デプロイ内容がわかるように、タスクやプルリクエストに対するリンクを明記しておく。

これにより、デプロイ時の予期せぬ問題を即解決できる。

デプロイノートやPRRモデルを導入することによりこれを実装する。


02. インプレースデプロイメント

インプレースデプロイメントとは

最初に旧アプリを停止し、サーバーのOSとミドルウェアの構成はそのままで、アプリのみを上書きする。

その後、アプリを再起動する。


ダウンタイムの有無

旧アプリの停止から新アプリの再起動まで、に相当する時間のダウンタイムが発生する。

ただし、CodeDeployの様に、ロードバランサ-を使用して、現環境と新環境に対するルーティングを切り替えるようにすると、ダウンタイムを防げる。


技術ツール例

  • Capistrano
  • AWS (CodeDeploy)
  • Fablic
  • Git (手動でgit pullコマンド)
  • Istio


03. ローリングアップデート (ローリングデプロイメント)

ローリングアップデートとは

特にアプリが冗長化されている場合に使用するデプロイ手法。

現環境と新環境のインスタンスの合計数を維持しながら、新環境インスタンスを段階的にデプロイする。

新環境インスタンスが起動が完了したことをヘルスチェックなどで確認し、起動が完了したことを確認できれば、社外を含む全てのアクセスのルーティング先を新環境インスタンスに自動的に切り替えていく。

リクエストできる新環境インスタンスを増やしながら、現環境インスタンスを少しずつ削除していく。
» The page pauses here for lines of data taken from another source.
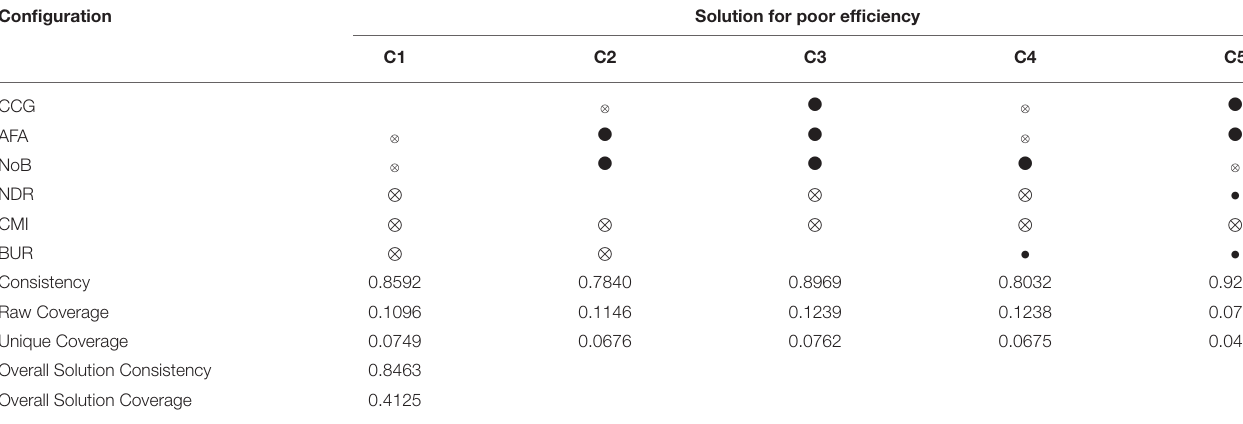
TABLE 6 | Configuration of conditions for poor efficiency.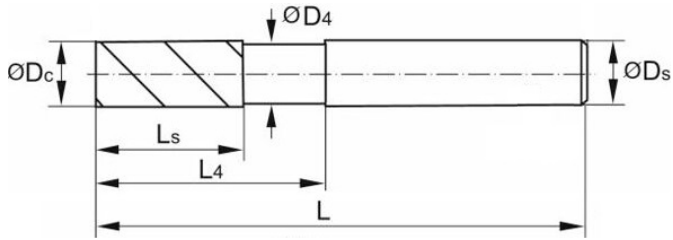
Figure 3. Geometry of endmill used [41]. Table 2. Technical data of tool used [41].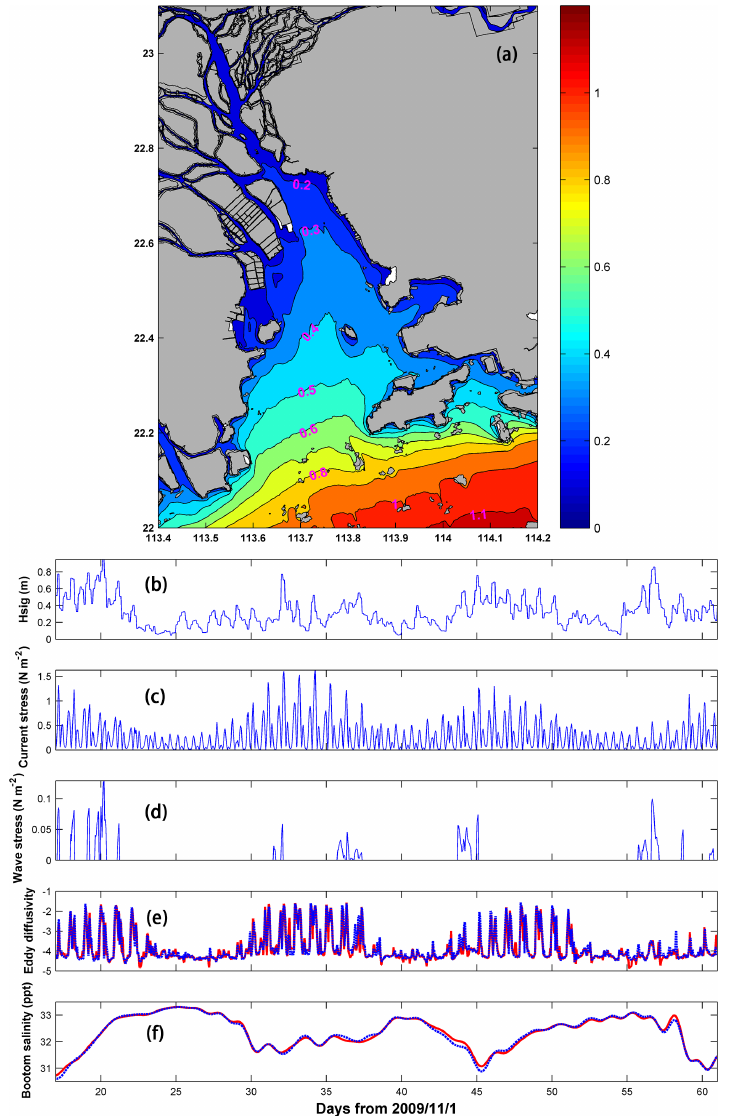
Figure 11. Panel (a) Spatial distribution of significant wave height (units: m) on Day 47; panel (b) time series of significant wave height at the selected station; panel (c) current-induced bottom stress; panel (d) wave-induced bottom stress; panel (e) vertically-averaged of the logarithm (log 10 ) of eddy diffusivity with waves (red solid line) and without waves (blue solid line). panel (f) Bottom salinity with waves (red solid line) and without waves (blue solid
この時、マネージドなデプロイツールを使用すると、ルーティング先の切り替え作業がより簡単になる。

補足として、Kubernetesのアップグレード手法のインプレースアップグレードも、ローリングアップデートに所属する。


類似するブルー/グリーンデプロイメントとの違い

ブルー/グリーンデプロイメントとは異なり、冗長化された新環境に自動的に切り替えられるため、開発者のリリース作業の工数が少なくなる。
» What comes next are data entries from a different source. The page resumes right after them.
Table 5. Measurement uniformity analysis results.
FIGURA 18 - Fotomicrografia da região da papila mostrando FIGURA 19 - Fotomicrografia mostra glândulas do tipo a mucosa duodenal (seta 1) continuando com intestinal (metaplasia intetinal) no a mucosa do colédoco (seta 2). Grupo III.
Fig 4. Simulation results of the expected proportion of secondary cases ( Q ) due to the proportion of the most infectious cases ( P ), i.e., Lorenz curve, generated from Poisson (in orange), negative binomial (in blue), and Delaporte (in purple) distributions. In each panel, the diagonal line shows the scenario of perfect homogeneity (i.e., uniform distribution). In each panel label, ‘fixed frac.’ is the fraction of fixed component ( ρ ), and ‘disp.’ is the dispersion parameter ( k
一方で、フロントエンド領域とバックエンド領域が異なるアプリとして稼働している場合、これらのデプロイを同時に完了できない。

また、新環境の起動のみしか自動的に確認されないため、具体的な動作が正常か否かをリリース作業後に確認する必要がある。


ダウンタイムの有無

新アプリの起動を確認してから、旧アプリを停止するため、ダウンタイムが発生しない。


技術ツール例

  • AWS ECS、AWS EKS)
  • Kubernetes


04. ブルー/グリーンデプロイメント

ブルー/グリーンデプロイメントとは

2個の環境に名前をつける時に、優劣の印象がないように色が選ばれ、色の中でも無難な青と緑になった。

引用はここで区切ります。